In Little Rock, Arkansas, the Clinton Climate Initiative (CCI) operates the Home Energy Affordability Loan (HEAL) program, which helps local businesses and their employees reduce their energy use and related utility expenses. In July, Alan Hope, president and CEO of Powers of Arkansas, Inc., became the first small business executive to incorporate HEAL’s new Small Business Model – an initiative that brings HEAL’s energy-based employee benefit to smaller companies in the region.
Hope believes that Powers, which specializes in energy-conserving HVAC controls installation, is particularly well-suited for the HEAL program. “I’m a big believer that our (employees) need to understand their purpose and their goal,” he said, sitting at his dining room table, as HEAL energy raters tested duct leakage behind him. “I want them to understand there’s a real reason for the work we do. I think HEAL will help drive home that message.”

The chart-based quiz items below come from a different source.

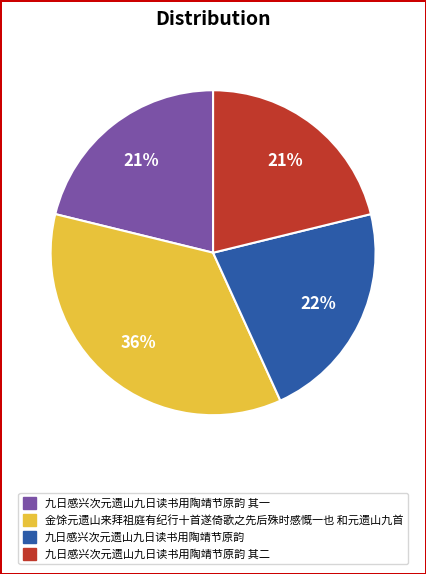

Is there a majority slice in this chart?

No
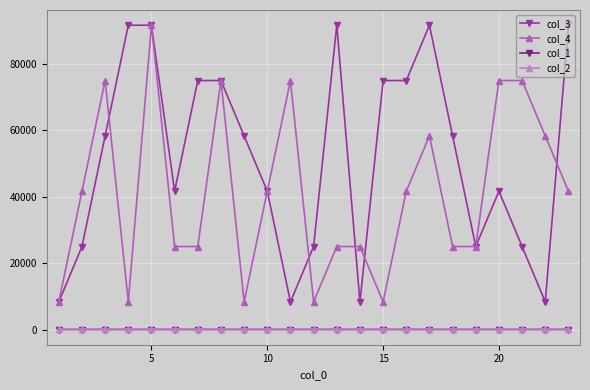

What is the minimum value for col_3?

8333.3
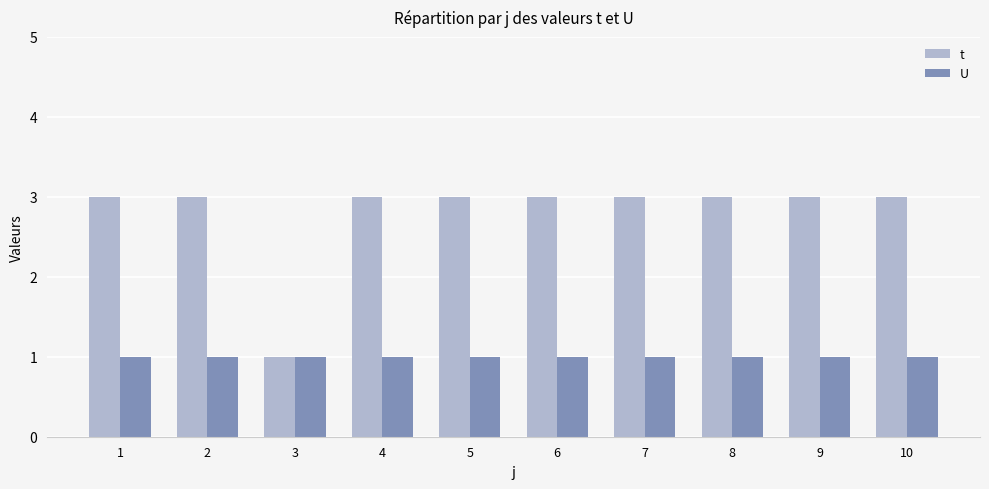

The value of t at 9 is 1. True or false?

False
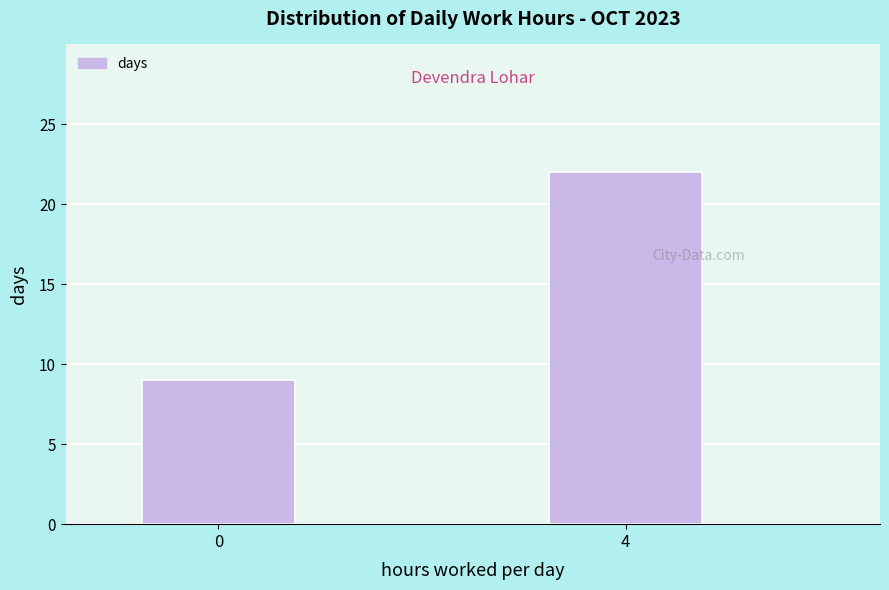

Reading left to right, extract all data points from this chart.

0=9	4=22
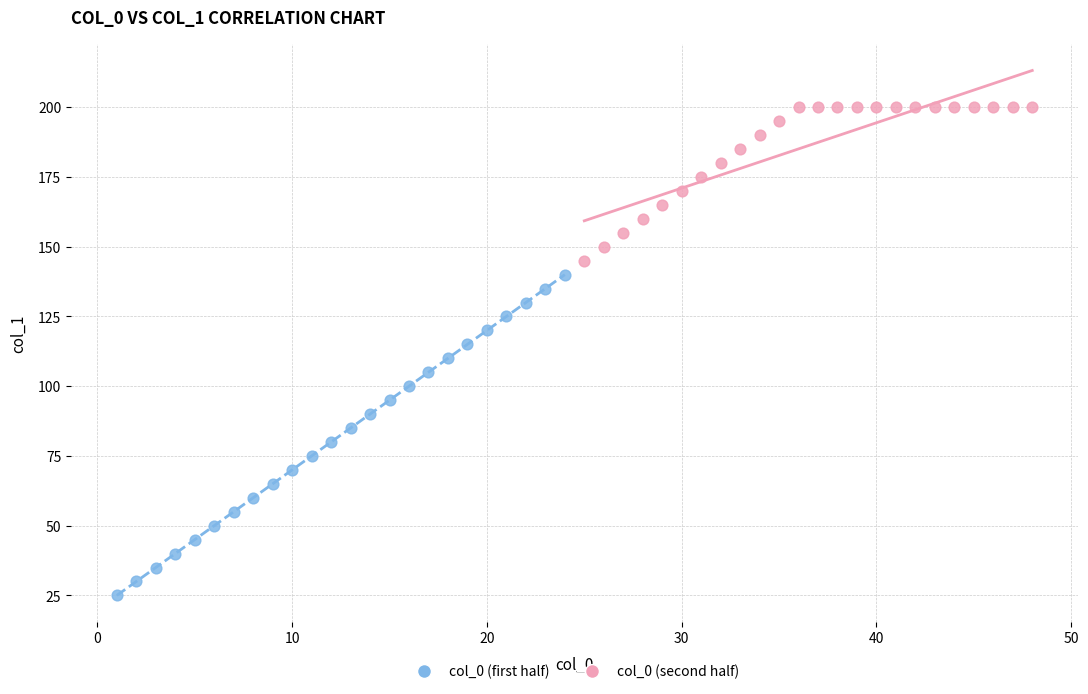

Which series reaches the minimum Y coordinate?

col_0 (first half)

Powers of Arkansas has a roster of approximately 120 full-time employees, each of whom Hope considers part of an extended family. His actions as CEO certainly reflect this: Powers’ employees are already treated to a comprehensive benefits package. Given this track record, it’s no surprise that he calls the HEAL benefit a “no brainer.”
“Feelings count,” he explained. “You want your employees to feel good about where they work. If I can save them money every month on their utility bills, put fifty or a hundred bucks back in their pockets, that’s a big deal. That affects the whole family.”
Hope wants to see these savings materialize, and quickly: while he won’t be pressing his staff to enroll in the benefit, he says he plans to survey those who do, and publish their annual savings, with permission, in the company’s newsletter to its customers. Doing so will not only encourage other employees to participate, Hope said, but will also demonstrate to clients Powers’ commitment to energy conservation.
“We’ll do a recap,” he said, “and highlight the success stories. Sort of like a ‘Biggest Loser’ thing. Employees (who haven’t participated) can say ‘Wow. Why haven’t I done that yet?’”
Hope and several company executives have personally enrolled their homes for HEAL energy assessments. When asked how he expected his own home to rank, Hope smiled and said, “Mine might be the worst.”
Hope will receive his Personalized Energy Plan (PEP) on August 22, when HEAL will share the results of his audit (good and bad) and further gauge his impression of the program. Right now, the CEO says it’s all upside.
“The whole process has been very smooth,” he said. “I can’t imagine how an employer could lose by offering HEAL.”
HEAL, a project of the William J. Clinton Foundation’s Clinton Climate Initiative (“CCI”), is a unique, energy-based employee benefit program designed to improve quality of life, at both the corporate and homeowner levels, by reducing GHG emissions through energy-conserving improvements to existing commercial and residential buildings (“Retrofits”). By enlisting employers to offer the HEAL program to qualifying employees, the program is able to make a large-scale and rapid impact in energy usage, GHG emissions, and employment opportunities.